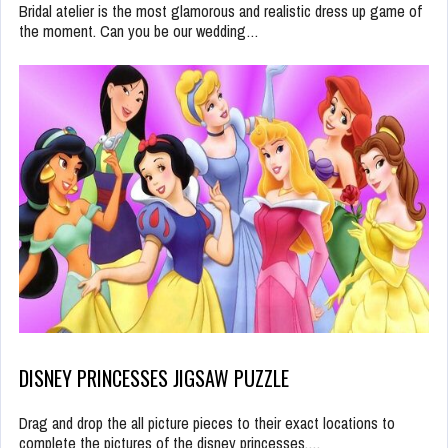
Bridal atelier is the most glamorous and realistic dress up game of
the moment. Can you be our wedding…
DISNEY PRINCESSES JIGSAW PUZZLE
Drag and drop the all picture pieces to their exact locations to
complete the pictures of the disney princesses.…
++++++++++++++++++++
* WHAT IS BEING ASKED:
A verbatim copy of every record is required, with all pictures excluded.

* YOUR SOLUTION:
Bridal atelier is the most glamorous and realistic dress up game of
the moment. Can you be our wedding…
DISNEY PRINCESSES JIGSAW PUZZLE
Drag and drop the all picture pieces to their exact locations to
complete the pictures of the disney princesses.…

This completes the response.